I’m moving from Atlanta to Grand Rapids in a couple of weeks, bringing my family and my job (Java and iPhone software development and writing) with me. My primary motivation is to be closer to family in Michigan, which is something I’ve heard a number of other 30-40 types saying they want to do once they’ve had kids (countervailing force: nearly all the jobs are elsewhere, and in my business, the VCs want everyone to move to the Bay Area… you basically have to be completely location-independent to pull this off). Another factor for me: Atlanta’s climate and traffic suck.
One thing I think would really help Michigan’s image would be if the political leaders and media would stop fellating the auto industry and the UAW for five minutes, and instead become aware that There Are Other Things To Do In Life Than Build Cars (particularly when the Detroit Three and the UAW are so lousy at it). It’s bad enough to see the Detroit auto-makers say in the papers that they can’t compete on fuel efficiency with the Asian car makers; it’s worse when their ineptitude is coddled and encouraged by Michigan’s congressional delegation. The market is rightly punishing these companies, and Michigan is foolish to depend so much on their continued existence (Chrysler getting bought and dumped wasn’t enough of a hint?). Meanwhile, anyone who does anything else for a living gets completely ignored, and frankly, it feels like an insult. People, would you rather have the next Apple or the next Google get started in Michigan, or are you actually counting on GM and Ford to turn it around?
Noted in the Chron, an article saying Online bandwidth hogs to be cut off at trough, covering technologies being tested by broadband providers to meter internet usage and cut off heavy users, or at least push them into a more expensive tier.
It’s an interesting bit of bias to see how the article takes the ISP’s at face value by decreeing in the headline that heavy users are “hogs”. To be objective about it, just what is “hogging” the line? In a case study of a cable system in Texas cited by the article, Time Warner bumps users into the next pricing tier when they use more than 20 GB a month.
How much does it take to blow your limit, and can you do it without being a BitTorrenting media pirate? Well, I only have to look at my development work. For a while, Apple was putting out an iPhone SDK beta almost every week, at 1.5 GB each. So, four weeks of that and you’re up to 6 GB. Let’s say I also pick up a new Snow Leopard seed… recent Mac OS X install DVDs have been about 6 GB. Two of those in the same month and I’m up to 18GB. Add the documentation, a few software updates, an iTunes movie, any of the same downloads to a second computer, or just typical web use over the course of a month, and I’m over the limit, without ever having BitTorrented a damn thing.

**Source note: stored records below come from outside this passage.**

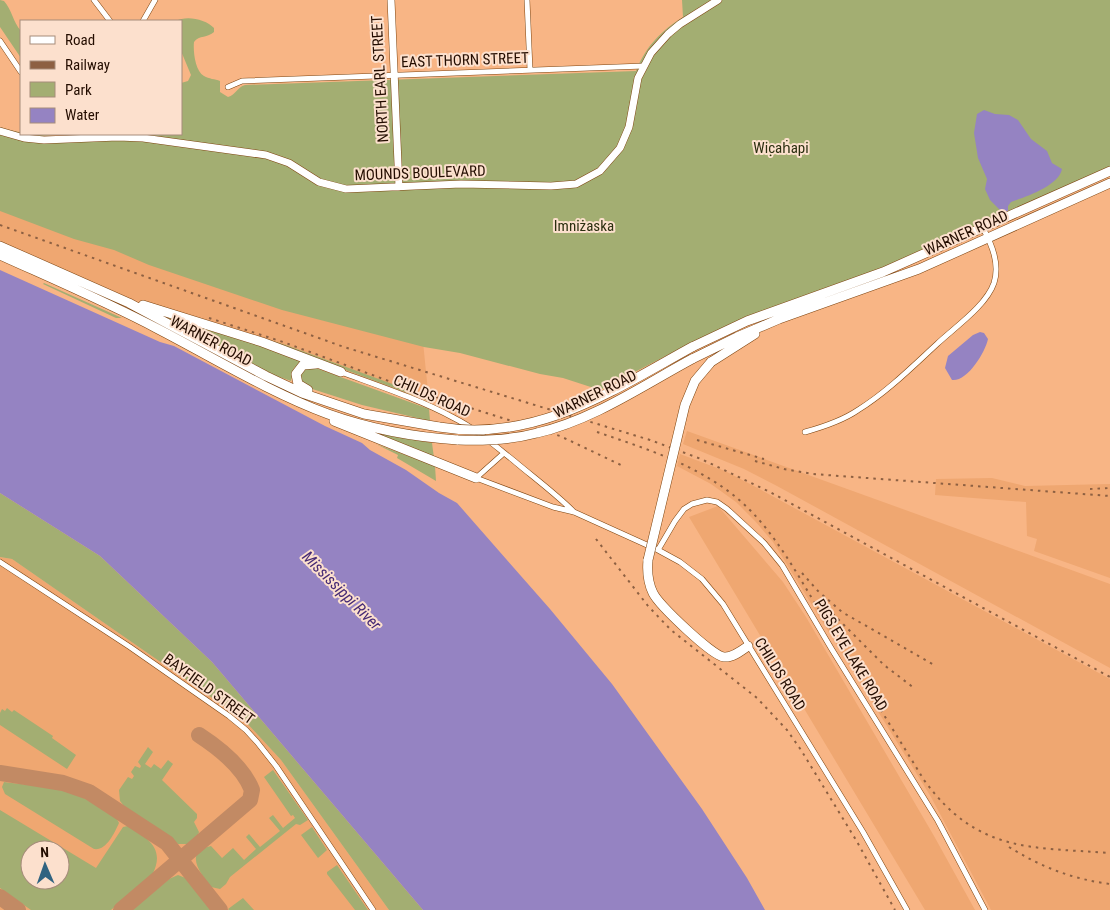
<svg xmlns="http://www.w3.org/2000/svg" width="1110" height="910" viewBox="0 0 1110 910" font-family="'Roboto Condensed',sans-serif">
<style>
.built{fill:#efa771;fill-rule:evenodd}
.green{fill:#a3ae72;fill-rule:evenodd}
.water{fill:#9583c2}
.lines{fill:none;stroke-linecap:round;stroke-linejoin:round}
.taxiway{stroke:#c28a64;stroke-width:16}
.street-casing{stroke:#7e440f;stroke-width:6}
.secondary-casing{stroke:#7e440f;stroke-width:8}
.highway-casing{stroke:#7e440f;stroke-width:10}
.street{stroke:#fff;stroke-width:5}
.secondary{stroke:#fff;stroke-width:7}
.highway{stroke:#fff;stroke-width:9}
.rail{stroke:#8d6042;stroke-width:2;stroke-dasharray:2.5 5;stroke-linecap:butt}
.highway-bridge-casing{stroke:#7e440f;stroke-width:10;stroke-linecap:butt}
.highway-bridge{stroke:#fff;stroke-width:9}
.labels{text-anchor:middle;stroke-width:4;stroke-linejoin:round;paint-order:stroke}
.street-label{font-size:15px;fill:#240d00;stroke:#fce0cd}
.park-label{font-size:15px;fill:#2a2e0f;stroke:#fce0cd}
.water-label{font-size:16px;font-style:italic;fill:#462a75;stroke:#fce0cd}
</style>
<rect width="100%" height="100%" fill="#f8b585"/>
<!-- built -->
<path class="built" d="M0 208 423 342 429 401 266 341 171 312 132 299 0 242Z
M687 431 1110 584V668L777 486 744 469 683 444Z
M680 454 725 471 750 484 1110 679V910H991L931 797 773 542 755 521 736 502 711 484 677 466Z
M992 478 1025 486 1110 484V578L1034 551 1037 539 1027 536 1026 502 935 495 936 479Z
M718 506 783 582 806 617 934 836 975 910H925L689 517Z
M0 557 12 559 244 720 281 760 389 910H0ZM30 850H60V880H30Z"/>
<!-- green -->
<path class="green" d="M0 0 4 1C12 10 13 22 21 31V58L0 27Z
M682 0H1110V168L882 269 689 344 600 390 563 378 540 374 460 353 424 347 282 310 149 265 114 250 74 239 0 211V127C21 134 41 136 65 136V134H181V83L188 81 191 75 181 51V21H176C186 15 206 19 214 28V32C208 38 199 35 194 42 193 51 195 71 204 76 209 79 215 79 220 81V92L228 97C236 95 237 87 245 85L636 71C646 46 661 31 683 17Z
M44 283 122 318H116L43 284Z
M169 317 241 339 304 361 294 368 291 381 265 372 168 320Z
M244 332 286 345 428 397 429 401Z
M313 367 429 409 430 421 362 405 306 387C300 381 299 377 304 369Z
M372 432 432 443 434 458Z
M376 444 435 466 436 481 397 458 398 455Z
M0 493 100 556 212 662 423 910H389L281 760 244 720 12 559 0 557Z
M7 708 12 712 14 710 53 736 52 738 76 755 67 769 0 725V713L2 709 5 711Z
M148 747 153 752 145 764 151 768 154 764 161 769 168 760 173 764 162 780 197 814V818L194 822 199 832 198 835 188 844H178L165 833 124 806 120 801 119 790 128 777 132 779 134 776 131 772 135 766 140 768 141 766 138 762Z
M273 770 308 820 300 825 296 824 230 877 226 884 220 889 211 887C202 875 182 852 211 846L222 858 233 848 244 860 256 849 246 837 249 834 260 847 280 831 269 818 273 815 283 828 295 818 293 815 291 816 264 777Z
M4 782C45 787 70 787 106 810 111 814 117 817 119 823 114 834 106 851 94 849L5 794 2 787Z
M0 810 96 868 123 827 128 826C148 838 166 849 152 875L111 910H31L0 888ZM30 850H60V880H30Z
M312 827 327 850 318 858 301 835Z
M337 865 368 910H355L327 874V872Z
M178 875 188 879 212 910H132L169 879Z
M243 898 254 910H229L228 909Z"/>
<!-- water -->
<path class="water" d="M984 110 995 114 1009 115 1018 120 1031 139 1047 151 1052 163 1062 169C1059 186 1025 197 1011 202L1008 206V211L1003 213 990 200 985 189 987 179 978 158 974 133 977 114Z
M0 270 160 342 174 346 325 426 362 443 370 450 406 470 439 493 457 503 550 609 612 684 702 809 747 878 765 910H423L212 662 100 556 0 493Z
M980 332 984 333 988 339C985 353 967 382 952 380L945 368 948 356 973 335Z"/>
<g class="lines">
<!-- taxiway -->
<path class="taxiway" d="M0 773 63 783 89 792 167 843 220 910
M0 897 18 910
M121 910 250 800 252 790C243 767 219 748 199 735"/>
<!-- street casing -->
<g class="street-casing">
<path id="street" d="M94 0 110 21
M527 0 530 70
M143 21 155 0
M0 41 21 72
M228 87 242 81 644 66
M341 372C379 386 419 399 454 418 476 429 494 445 513 460 533 477 555 493 574 512
M805 432C823 427 842 421 858 410 887 392 912 367 937 344 955 327 986 306 994 283 1000 264 992 245 983 228
M504 453 476 478 553 507 574 512 658 550 680 562 702 579 723 604 863 832 907 910
M658 550 675 521 684 509 692 504 707 500 717 502 727 509 764 543 782 565 831 648 938 821 985 910
M0 562 130 647 229 716 246 730 257 742 276 766 373 910"/>
</g>
<!-- secondary casing -->
<g class="secondary-casing">
<path id="secondary" d="M391 0 399 187
M0 131 24 138 44 140 118 137 143 138 266 155 289 163 319 182 346 189 461 184 551 186 576 184 600 171 620 148 629 127 638 78 651 53 668 34 680 24 718 0"/>
</g>
<!-- highway casing -->
<g class="highway-casing">
<path id="highway" d="M0 246 129 303 266 376 302 393 364 414 439 427
M0 255C53 279 107 302 158 329 214 358 269 392 328 414 370 429 413 437 458 440
M143 305 262 342 341 372
M692 347 747 321 883 272 1110 171
M692 359 737 337 779 319 919 269 1110 183
M711 362 755 334
M308 390 298 384 296 374 303 365 316 364
M334 421 476 478
M648 560C647 571 648 583 653 593 659 605 712 656 724 657 732 658 741 651 748 646"/>
</g>
<!-- street -->
<use href="#street" class="street"/>
<!-- secondary -->
<use href="#secondary" class="secondary"/>
<!-- highway -->
<use href="#highway" class="highway"/>
<!-- rail -->
<path class="rail" d="M0 225 344 347 650 440 701 459 770 492 1110 677
M209 318 283 342 413 390 560 436 623 466
M597 432C644 448 692 463 732 494 773 526 797 575 824 618 857 672 891 726 924 780 977 853 1030 847 1110 853
M697 440 764 459
M755 461 784 469 813 474 1110 496
M1090 489 1110 488
M596 539 648 606 671 630 757 698 787 730 801 750 856 840 895 910
M802 573 818 591 842 612 934 665
M822 603 884 665 914 688
M1009 847C1041 867 1072 879 1110 884"/>
<!-- highway-bridge casing -->
<g class="highway-bridge-casing">
<path id="highway-bridge" d="M439 427C536 443 612 391 692 347
M458 440C485 441 511 440 537 433 593 420 642 386 692 359
M648 560 685 405 695 381 711 362"/>
</g>
<!-- highway-bridge -->
<use href="#highway-bridge" class="highway-bridge"/>
</g>
<g class="labels">
<!-- street labels -->
<g class="street-label">
<text transform="translate(465 60) rotate(-2)" y="5">EAST THORN STREET</text>
<text transform="translate(380 79) rotate(-93)" y="5">NORTH EARL STREET</text>
<text transform="translate(420 173) rotate(-2)" y="5">MOUNDS BOULEVARD</text>
<text transform="translate(966 233) rotate(-24)" y="5">WARNER ROAD</text>
<text transform="translate(211 341) rotate(28)" y="5">WARNER ROAD</text>
<text transform="translate(595 394) rotate(-26)" y="5">WARNER ROAD</text>
<text transform="translate(432 396) rotate(24)" y="5">CHILDS ROAD</text>
<text transform="translate(851 655) rotate(59)" y="5">PIGS EYE LAKE ROAD</text>
<text transform="translate(780 674) rotate(58)" y="5">CHILDS ROAD</text>
<text transform="translate(209 689) rotate(36)" y="5">BAYFIELD STREET</text>
</g>
<!-- park labels -->
<g class="park-label">
<text x="781" y="153">Wic̣aḣapi</text>
<text x="584" y="231">Imniżaska</text>
</g>
<!-- water labels -->
<g class="water-label">
<text transform="translate(342 590) rotate(45)" y="6">Mississippi River</text>
</g>
</g>
<!-- legend -->
<rect x="20" y="20" width="162" height="115" fill="#fce0cd" stroke="#a68c7b"/>
<rect x="30" y="36" width="25" height="8" fill="#ffffff" stroke="#a68c7b"/>
<text x="65" y="45" font-size="15" fill="#240d00">Road</text>
<rect x="30" y="61" width="25" height="8" fill="#8d6042" stroke="#a68c7b"/>
<text x="65" y="70" font-size="15" fill="#240d00">Railway</text>
<rect x="30" y="82" width="25" height="15" fill="#a3ae72" stroke="#a68c7b"/>
<text x="65" y="95" font-size="15" fill="#240d00">Park</text>
<rect x="30" y="108" width="25" height="15" fill="#9583c2" stroke="#a68c7b"/>
<text x="65" y="120" font-size="15" fill="#240d00">Water</text>
<!-- north arrow -->
<g transform="translate(45 865) rotate(358)"><circle r="24" fill="#fce0cd" stroke="#a68c7b"/>
<path d="M0-4L9 19L0 12L-9 19Z" fill="#316380"/>
<text y="-8" font-size="14" font-weight="bold" text-anchor="middle" fill="#240d00">N</text>
</g>
</svg>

Or, to hear the broadband providers tell it, I’m a bandwidth hog.
Their position isn’t too surprising, of course. If I were still trying to make 21st century revenues off 20th century infrastructure (or, in the case of the phone companies, 19th century), and I had a government-enforced monopoly to protect me from competition, then of course I’d want to give customers as little for as much money as I possibly could. And I’d get away with it, because exclusive government enfranchisement, funded with a small amount of campaign cash, would let me do more or less whatever the hell I wanted with my captive customers.
And if all the software development jobs move to less backwards countries, well, that’s not really the fault of the government and the ISPs, now is it? Nah, sleazy public-private collusion at the expense of the economy is the American Way.